Raemon comments on 1a3orn’s Shortform

Raemon 13 Jan 2026 0:05 UTC
7 points
4
One confusing thing here is… how much was Anthropic actually trying to make them corrigible? Or, what was actually the rank ordering how corrigibility fit into it’s instructions?
(I don’t know the answer offhand. But there’s a question of whether Anthropic explicitly failed at a goal, which is more evidence the goal is hard, vs Anthropic didn’t really try that hard to achieve that goal)
- habryka 13 Jan 2026 0:07 UTC
  25 points
  8
  Parent
  My current model is that Anthropic is not trying to make Claude corrigible but is instead aiming to basically make Claude into a moral sovereign, attempting to one-shot it grokking all of human values (and generally making it into a “good guy”). This IMO will quite obviously fail.
  - Tom Davidson 15 Jan 2026 15:23 UTC
    12 points
    5
    Parent
    But the Claude Soul document says:
    In order to be both safe and beneficial, we believe Claude must have the following properties:
    Being safe and supporting human oversight of AI
    Behaving ethically and not acting in ways that are harmful or dishonest
    Acting in accordance with Anthropic’s guidelines
    Being genuinely helpful to operators and users
    In cases of conflict, we want Claude to prioritize these properties roughly in the order in which they are listed.
    And (1) seems to correspond to corrigibility.
    So it looks like corrigibility takes precedence over Claude being a “good guy”.
  - Raemon 13 Jan 2026 0:09 UTC
    11 points
    4
    Parent
    Nod, but, I think within that frame it feels weird to describe Claude’s actions here as bad, as opposed to pointing at some upstream thing as bad. Your framing felt off.
    - habryka 13 Jan 2026 0:10 UTC
      12 points
      16
      Parent
      I mean, it seems very bad for the world. I don’t know what you mean. Like, Anthropic training their models to do this seems like pretty strong evidence their alignment plan is vastly over-ambitious and pretty deeply fucked.
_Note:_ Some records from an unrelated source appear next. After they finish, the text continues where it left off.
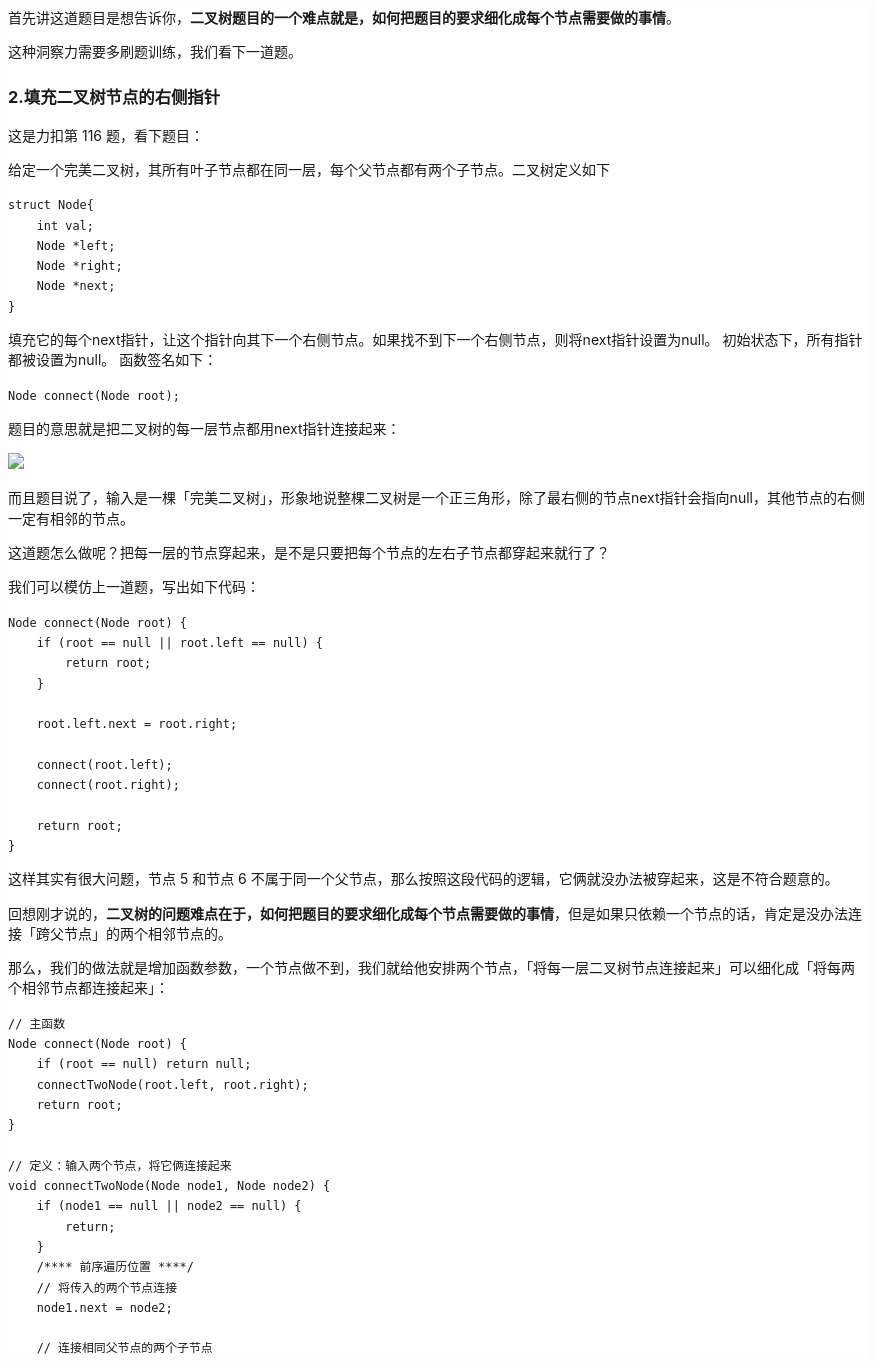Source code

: 首先讲这道题目是想告诉你，**二叉树题目的一个难点就是，如何把题目的要求细化成每个节点需要做的事情**。

这种洞察力需要多刷题训练，我们看下一道题。
### 2.填充二叉树节点的右侧指针
这是力扣第 116 题，看下题目：

给定一个完美二叉树，其所有叶子节点都在同一层，每个父节点都有两个子节点。二叉树定义如下
```
struct Node{
    int val;
    Node *left;
    Node *right;
    Node *next;
}
```
填充它的每个next指针，让这个指针向其下一个右侧节点。如果找不到下一个右侧节点，则将next指针设置为null。
初始状态下，所有指针都被设置为null。
函数签名如下：
```
Node connect(Node root);
```
题目的意思就是把二叉树的每一层节点都用next指针连接起来：

<img src="https://mmbiz.qpic.cn/sz_mmbiz_png/gibkIz0MVqdFUAYaibsUwwKXicw0ibDuiafN6zDe25AFgsibSx6uDc4zFCRicAuRqI9kpV6QUBLaO1Hmrs0mAT3ka1lQQ/640?wx_fmt=png&tp=webp&wxfrom=5&wx_lazy=1&wx_co=1" />

而且题目说了，输入是一棵「完美二叉树」，形象地说整棵二叉树是一个正三角形，除了最右侧的节点next指针会指向null，其他节点的右侧一定有相邻的节点。

这道题怎么做呢？把每一层的节点穿起来，是不是只要把每个节点的左右子节点都穿起来就行了？

我们可以模仿上一道题，写出如下代码：
```
Node connect(Node root) {
    if (root == null || root.left == null) {
        return root;
    }

    root.left.next = root.right;

    connect(root.left);
    connect(root.right);

    return root;
}
```

这样其实有很大问题，节点 5 和节点 6 不属于同一个父节点，那么按照这段代码的逻辑，它俩就没办法被穿起来，这是不符合题意的。

回想刚才说的，**二叉树的问题难点在于，如何把题目的要求细化成每个节点需要做的事情**，但是如果只依赖一个节点的话，肯定是没办法连接「跨父节点」的两个相邻节点的。

那么，我们的做法就是增加函数参数，一个节点做不到，我们就给他安排两个节点，「将每一层二叉树节点连接起来」可以细化成「将每两个相邻节点都连接起来」：
```
// 主函数
Node connect(Node root) {
    if (root == null) return null;
    connectTwoNode(root.left, root.right);
    return root;
}

// 定义：输入两个节点，将它俩连接起来
void connectTwoNode(Node node1, Node node2) {
    if (node1 == null || node2 == null) {
        return;
    }
    /**** 前序遍历位置 ****/
    // 将传入的两个节点连接
    node1.next = node2;

    // 连接相同父节点的两个子节点
```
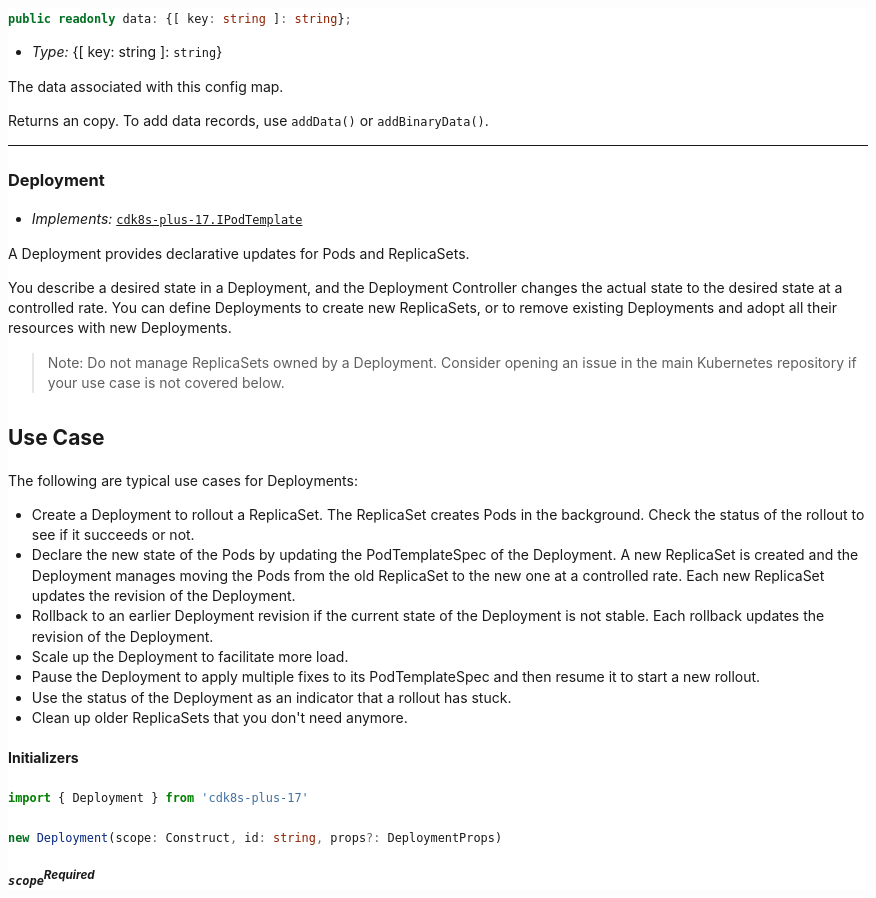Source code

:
 ```typescript
public readonly data: {[ key: string ]: string};
```

- *Type:* {[ key: string ]: `string`}

The data associated with this config map.

Returns an copy. To add data records, use `addData()` or `addBinaryData()`.

---


### Deployment <a name="cdk8s-plus-17.Deployment"></a>

- *Implements:* [`cdk8s-plus-17.IPodTemplate`](#cdk8s-plus-17.IPodTemplate)

A Deployment provides declarative updates for Pods and ReplicaSets.

You describe a desired state in a Deployment, and the Deployment Controller changes the actual
state to the desired state at a controlled rate. You can define Deployments to create new ReplicaSets, or to remove
existing Deployments and adopt all their resources with new Deployments.

> Note: Do not manage ReplicaSets owned by a Deployment. Consider opening an issue in the main Kubernetes repository if your use case is not covered below.

Use Case
---------

The following are typical use cases for Deployments:

- Create a Deployment to rollout a ReplicaSet. The ReplicaSet creates Pods in the background.
   Check the status of the rollout to see if it succeeds or not.
- Declare the new state of the Pods by updating the PodTemplateSpec of the Deployment.
   A new ReplicaSet is created and the Deployment manages moving the Pods from the old ReplicaSet to the new one at a controlled rate.
   Each new ReplicaSet updates the revision of the Deployment.
- Rollback to an earlier Deployment revision if the current state of the Deployment is not stable.
   Each rollback updates the revision of the Deployment.
- Scale up the Deployment to facilitate more load.
- Pause the Deployment to apply multiple fixes to its PodTemplateSpec and then resume it to start a new rollout.
- Use the status of the Deployment as an indicator that a rollout has stuck.
- Clean up older ReplicaSets that you don't need anymore.

#### Initializers <a name="cdk8s-plus-17.Deployment.Initializer"></a>

```typescript
import { Deployment } from 'cdk8s-plus-17'

new Deployment(scope: Construct, id: string, props?: DeploymentProps)
```

##### `scope`<sup>Required</sup> <a name="cdk8s-plus-17.Deployment.parameter.scope"></a>
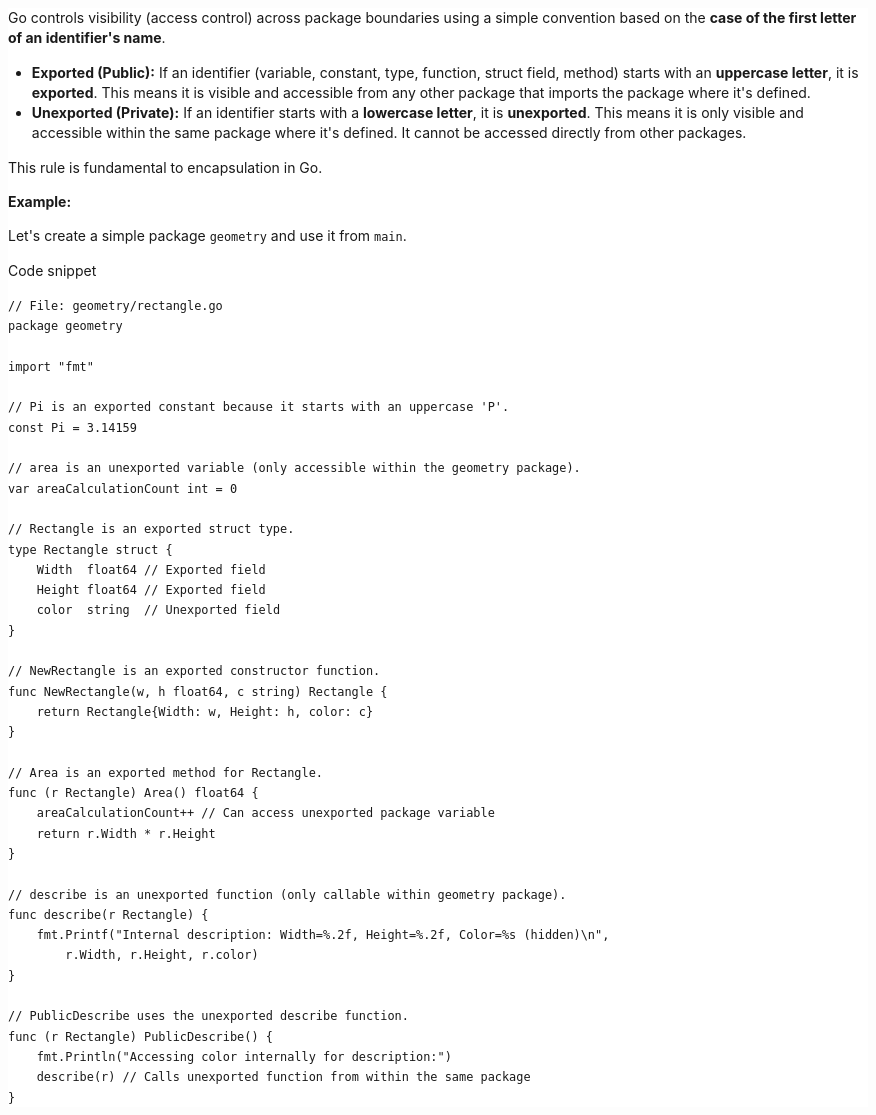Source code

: Go controls visibility (access control) across package boundaries using a simple convention based on the **case of the first letter of an identifier's name**.

- **Exported (Public):** If an identifier (variable, constant, type, function, struct field, method) starts with an **uppercase letter**, it is **exported**. This means it is visible and accessible from any other package that imports the package where it's defined.
- **Unexported (Private):** If an identifier starts with a **lowercase letter**, it is **unexported**. This means it is only visible and accessible within the same package where it's defined. It cannot be accessed directly from other packages.

This rule is fundamental to encapsulation in Go.

**Example:**

Let's create a simple package `geometry` and use it from `main`.

Code snippet

```
// File: geometry/rectangle.go
package geometry

import "fmt"

// Pi is an exported constant because it starts with an uppercase 'P'.
const Pi = 3.14159

// area is an unexported variable (only accessible within the geometry package).
var areaCalculationCount int = 0

// Rectangle is an exported struct type.
type Rectangle struct {
	Width  float64 // Exported field
	Height float64 // Exported field
	color  string  // Unexported field
}

// NewRectangle is an exported constructor function.
func NewRectangle(w, h float64, c string) Rectangle {
	return Rectangle{Width: w, Height: h, color: c}
}

// Area is an exported method for Rectangle.
func (r Rectangle) Area() float64 {
	areaCalculationCount++ // Can access unexported package variable
	return r.Width * r.Height
}

// describe is an unexported function (only callable within geometry package).
func describe(r Rectangle) {
	fmt.Printf("Internal description: Width=%.2f, Height=%.2f, Color=%s (hidden)\n",
		r.Width, r.Height, r.color)
}

// PublicDescribe uses the unexported describe function.
func (r Rectangle) PublicDescribe() {
    fmt.Println("Accessing color internally for description:")
    describe(r) // Calls unexported function from within the same package
}
```
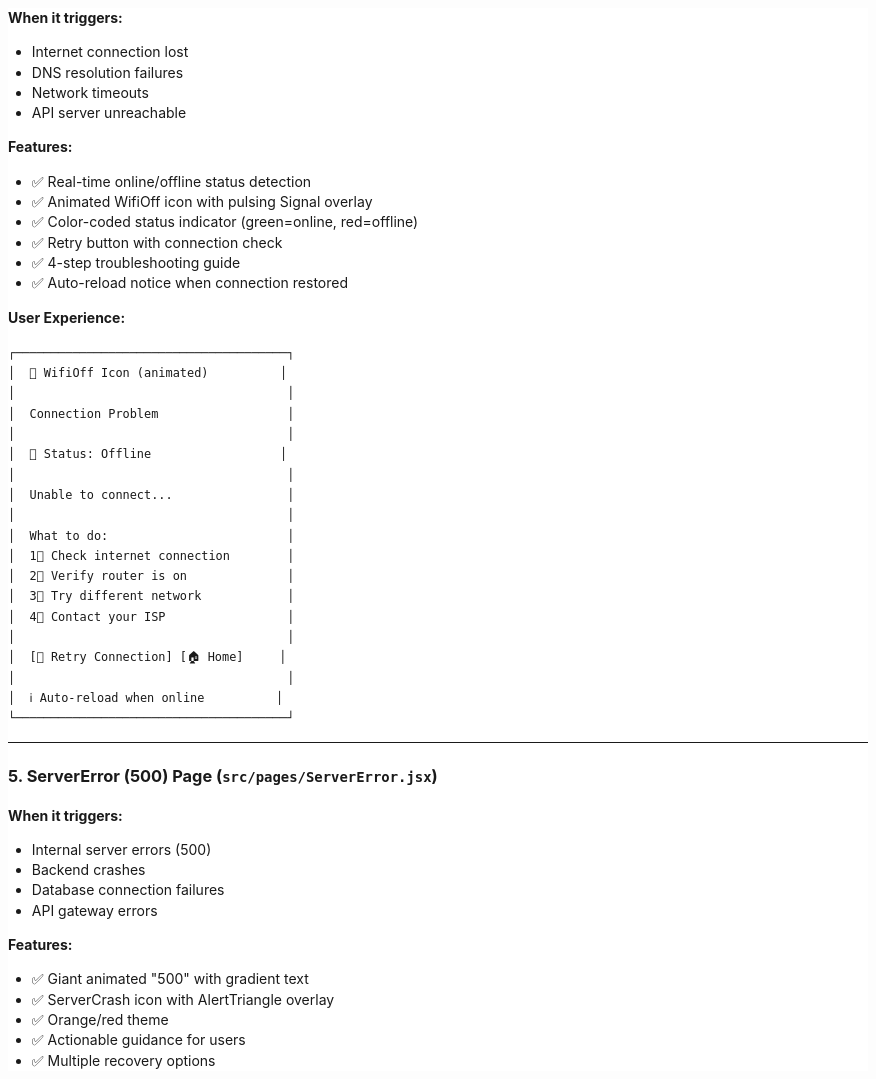 **When it triggers:**
- Internet connection lost
- DNS resolution failures
- Network timeouts
- API server unreachable

**Features:**
- ✅ Real-time online/offline status detection
- ✅ Animated WifiOff icon with pulsing Signal overlay
- ✅ Color-coded status indicator (green=online, red=offline)
- ✅ Retry button with connection check
- ✅ 4-step troubleshooting guide
- ✅ Auto-reload notice when connection restored

**User Experience:**
```
┌──────────────────────────────────────┐
│  📡 WifiOff Icon (animated)          │
│                                      │
│  Connection Problem                  │
│                                      │
│  🔴 Status: Offline                  │
│                                      │
│  Unable to connect...                │
│                                      │
│  What to do:                         │
│  1⃣ Check internet connection        │
│  2⃣ Verify router is on              │
│  3⃣ Try different network            │
│  4⃣ Contact your ISP                 │
│                                      │
│  [🔄 Retry Connection] [🏠 Home]     │
│                                      │
│  ℹ️ Auto-reload when online          │
└──────────────────────────────────────┘
```

---

### 5. **ServerError (500) Page** (`src/pages/ServerError.jsx`)

**When it triggers:**
- Internal server errors (500)
- Backend crashes
- Database connection failures
- API gateway errors

**Features:**
- ✅ Giant animated "500" with gradient text
- ✅ ServerCrash icon with AlertTriangle overlay
- ✅ Orange/red theme
- ✅ Actionable guidance for users
- ✅ Multiple recovery options

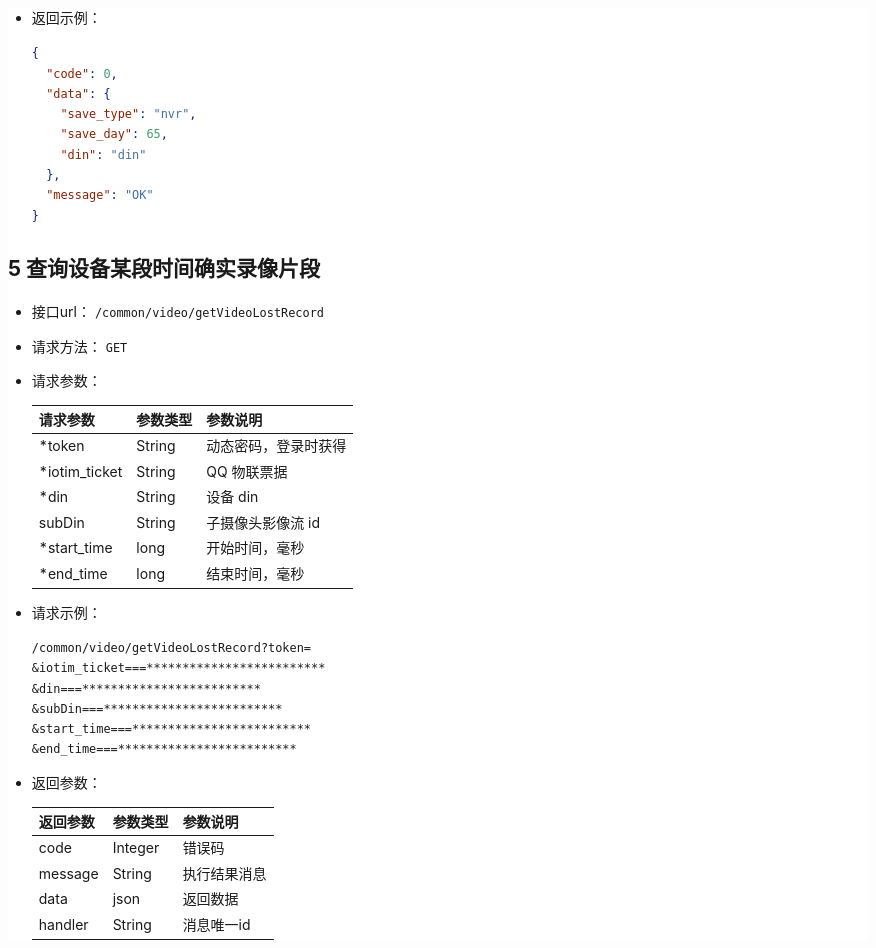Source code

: - 返回示例：

  ```json
  {
    "code": 0,
    "data": {
      "save_type": "nvr",
      "save_day": 65,
      "din": "din"
    },
    "message": "OK"
  }
  ```

## 5 查询设备某段时间确实录像片段

- 接口url： `/common/video/getVideoLostRecord`

- 请求方法： `GET`

- 请求参数：

  | 请求参数      | 参数类型 | 参数说明             |
  | ------------- | :------- | :------------------- |
  | *token        | String   | 动态密码，登录时获得 |
  | *iotim_ticket | String   | QQ 物联票据          |
  | *din          | String   | 设备 din             |
  | subDin        | String   | 子摄像头影像流 id    |
  | *start_time   | long     | 开始时间，毫秒       |
  | *end_time     | long     | 结束时间，毫秒       |

- 请求示例：

  ```
  /common/video/getVideoLostRecord?token=
  &iotim_ticket===*************************
  &din===*************************
  &subDin===*************************
  &start_time===*************************
  &end_time===*************************
  ```

- 返回参数：

  | 返回参数 | 参数类型 | 参数说明     |
  | :------- | :------- | :----------- |
  | code     | Integer  | 错误码       |
  | message  | String   | 执行结果消息 |
  | data     | json     | 返回数据     |
  | handler  | String   | 消息唯一id   |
      - Raemon 13 Jan 2026 0:12 UTC
        15 points
        10
        Parent
        Yes, but, then I would say “I think it’s bad that Anthropic tried to make their AI a moral sovereign instead of corrigible”.
        I think your current phrasing doesn’t distinguish between “the bad thing is that Anthropic failed at corrigibility” vs “the bad thing is that Anthropic didn’t try for corrigibility.” Those feel importantly different to me.
        habryka 13 Jan 2026 0:14 UTC
        5 points
        3
        Parent
        I don’t know which one of the two is true! My guess is many Anthropic staff will say they consider this behavior a problem and bug. Many others will say this is correct. I think what is bad is that I think the default outcome is that you will get neither corrigibility nor alignment based on whatever Anthropic is doing (which my guess is substantially downstream of just what is easier, but I am not sure).
        PeterMcCluskey 14 Jan 2026 0:31 UTC
        3 points
        0
        Parent
        My impression is that they tried for both corrigibility, and deontological rules which are directly opposed to corrigibility. So I see it as a fairly simple bug in Anthropic’s strategy.
        Davidmanheim 14 Jan 2026 7:47 UTC
        2 points
        0
        Parent
        The fairly simple bug is that alignment involving both corrigibility and clear ethical constraints is impossible given our current incomplete and incoherent views?
        Because that is simple, it’s just not fixable. So if that is the problem, they need to pick either corrigibility via human in the loop oversight incompatible with allowing the development of superintelligence, or a misaligned deontology for the superintelligence they build.
        PeterMcCluskey 14 Jan 2026 16:49 UTC
        2 points
        0
        Parent
        The belief that they can do both is very fixable. The solution that I recommend is to prioritize corrigibility.
        Davidmanheim 15 Jan 2026 5:40 UTC
        2 points
        0
        Parent
        The belief is fixable?
        Because sure, we can prioritize corrigibility and give up on independent ethics overriding that, but even in safety, that requires actual oversight, which we aren’t doing.
- 1a3orn 13 Jan 2026 1:32 UTC
  4 points
  11
  Parent
  I mean my current belief is that they probably weren’t really thinking about it hard beforehand (60%), but then decided to shoot for something-like corrigibility (not subverting oversight) as a top-level concern after (~90%) which is why you have high-priority instructions akin to this in the Opus soul doc.